Clinical effectiveness, safety, and viral mutagenicity of oral favipiravir for COVID-19: results from a community-based, open-label, randomized Phase III trial

Abstract

Early community treatment of severe acute respiratory syndrome coronavirus-2 (SARS-CoV-2) infection may reduce severe coronavirus disease (COVID-19) incidence. We evaluated clinical effectiveness, safety, and SARS-CoV-2 mutagenicity of favipiravir, an oral viral RNA polymerase inhibitor. We performed an open-label, community-based, randomized Phase III trial, recruiting non-hospitalized adults with mild COVID-19 (WHO ordinal severity score [OSS] ≤ 3). Positive cases were invited to web-based self-screening within 24 h using public health data. Exclusion criteria included symptoms for >7 days, pregnancy/breastfeeding, severe renal/liver disease, gout, and licensed antiviral eligibility. Participants were randomized 1:1 to 10 days favipiravir (Day 1: 3,600 mg; days 2-10: 1,600 mg) or no additional treatment. The primary endpoint was worst recorded OSS up to and including Day 15 (intention-to-treat). The target recruitment was 302. Secondary endpoints included adverse event (AE) rate to Day 60, time-to-viral clearance (TTVC), time-to-symptom resolution (TTSR), and SARS-CoV-2 sequencing variant rate (≥5% frequency) at Day 15 (registration ISRCTN: 31062548; EudraCT: 2020-001904-41). A total of 68,788 adults were invited, and 302 (0.4%) were subsequently randomized between December 2020 and July 2022 (favipiravir [n = 152]: standard care [n = 150]). Mean (SD) age was 47.2 (13.2), and 230/302 (76%) were vaccinated. Severe outcomes were infrequent, with no intensive care unit admissions/deaths. There was no difference in the primary endpoint: odds ratio 1.18 (95% confidence interval [CI] 0.63-2.20), TTSR (HR 1.03 [95% CI 0.81-1.31]), or TTVC (HR 1.13 [95% CI 0.65-1.97]). Favipiravir was well tolerated with few AEs but was associated with increased variant frequency, including C-to-U mutations. Community administration of favipiravir for mild COVID-19 was not associated with clinical benefits or safety concerns but was associated with SARS-CoV-2 mutagenicity.CLINICAL TRIALSThis study is registered with ISRCTN as 31062548 and with EU-CTR as 2020-001904-41.
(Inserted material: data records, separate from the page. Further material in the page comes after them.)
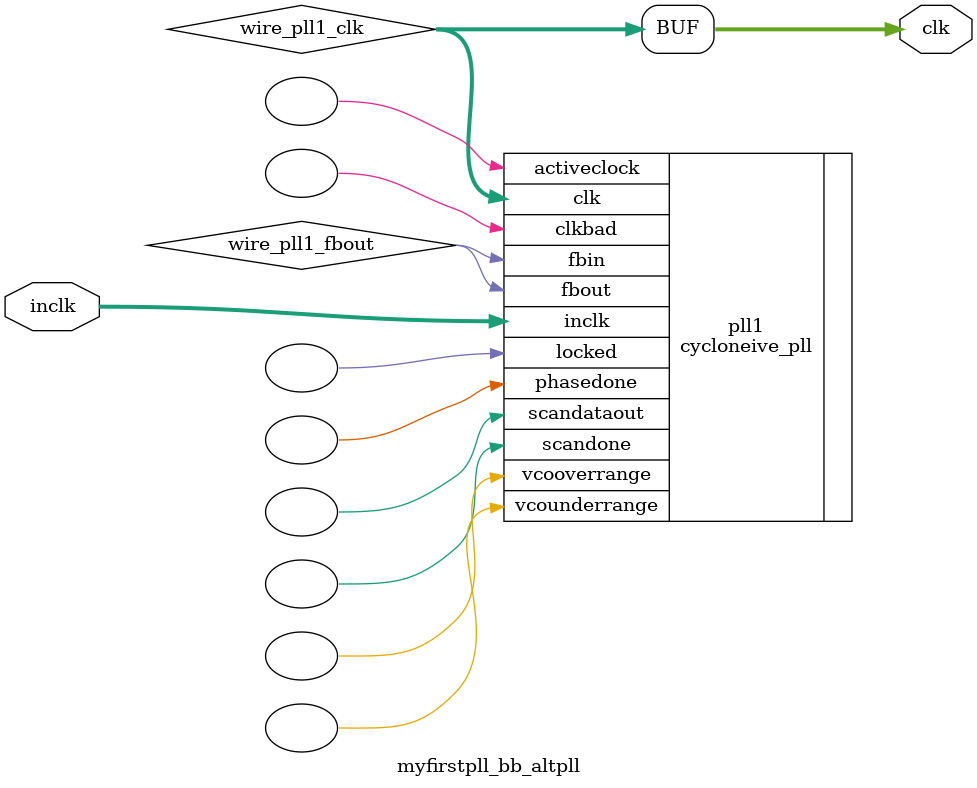
<source format=v>






//synthesis_resources = cycloneive_pll 1 
//synopsys translate_off
`timescale 1 ps / 1 ps
//synopsys translate_on
module  myfirstpll_bb_altpll
	( 
	clk,
	inclk) /* synthesis synthesis_clearbox=1 */;
	output   [4:0]  clk;
	input   [1:0]  inclk;
`ifndef ALTERA_RESERVED_QIS
// synopsys translate_off
`endif
	tri0   [1:0]  inclk;
`ifndef ALTERA_RESERVED_QIS
// synopsys translate_on
`endif

	wire  [4:0]   wire_pll1_clk;
	wire  wire_pll1_fbout;

	cycloneive_pll   pll1
	( 
	.activeclock(),
	.clk(wire_pll1_clk),
	.clkbad(),
	.fbin(wire_pll1_fbout),
	.fbout(wire_pll1_fbout),
	.inclk(inclk),
	.locked(),
	.phasedone(),
	.scandataout(),
	.scandone(),
	.vcooverrange(),
	.vcounderrange()
	`ifndef FORMAL_VERIFICATION
	// synopsys translate_off
	`endif
	,
	.areset(1'b0),
	.clkswitch(1'b0),
	.configupdate(1'b0),
	.pfdena(1'b1),
	.phasecounterselect({3{1'b0}}),
	.phasestep(1'b0),
	.phaseupdown(1'b0),
	.scanclk(1'b0),
	.scanclkena(1'b1),
	.scandata(1'b0)
	`ifndef FORMAL_VERIFICATION
	// synopsys translate_on
	`endif
	);
	defparam
		pll1.bandwidth_type = "auto",
		pll1.clk0_divide_by = 2,
		pll1.clk0_duty_cycle = 50,
		pll1.clk0_multiply_by = 1,
		pll1.clk0_phase_shift = "0",
		pll1.clk1_divide_by = 1,
		pll1.clk1_duty_cycle = 50,
		pll1.clk1_multiply_by = 1,
		pll1.clk1_phase_shift = "0",
		pll1.compensate_clock = "clk0",
		pll1.inclk0_input_frequency = 20000,
		pll1.operation_mode = "normal",
		pll1.pll_type = "auto",
		pll1.lpm_type = "cycloneive_pll";
	assign
		clk = {wire_pll1_clk[4:0]};
endmodule //myfirstpll_bb_altpll
//VALID FILE

</source>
Keywords: COVID-19; antiviral agents; randomized controlled trial.

Fig 1

CONSORT diagram summarizing flow through the study from pre-screening to screening, randomization, treatment allocation, and follow-up. The ITT population table details the proportion of cases in each study arm with missing OSS scores at indicated time points.

Fig 2

OR in pre-specified sub-group analyses regarding vaccination status, number of comorbidities, age (≤50 vs >50) and SARS-CoV-2 genotype (Alpha vs Delta vs Omicron). The red line refers to an OR = 1.

Fig 3

Kaplan-Meier plots summarizing (A) time-to-symptom resolution (TTSR) and (B) time-to-viral clearance (TTVC). A total of 266 out of 302 (88.1%) participants achieved symptom resolution (OSS ≤ 1) by Day 60; there was no difference in TTSR between favipiravir treated cases and controls. A total of 111 out of 302 (36.8%) cases had ≥1 follow-up PCR test and could be included in the TTVC analysis. There was no difference in TTVC between arms.

Fig 4

Differences in the SARS-CoV-2 variant frequency (>5%) relative to the initial consensus sequence in Day 15 nasopharyngeal swab samples collected in favipiravir-treated cases versus controls. Significant differences are highlighted by *P < 0.05 and **P < 0.01. (A) Increase in total variant numbers in favipiravir-treated cases. (B) Data for each of the 12 mutational channels (A-to-C, A-to-G, A-to-T, etc.) revealing increases in C-to-U, consistent with the known action of favipiravir, in addition to increases in G-to-U and U-to-C.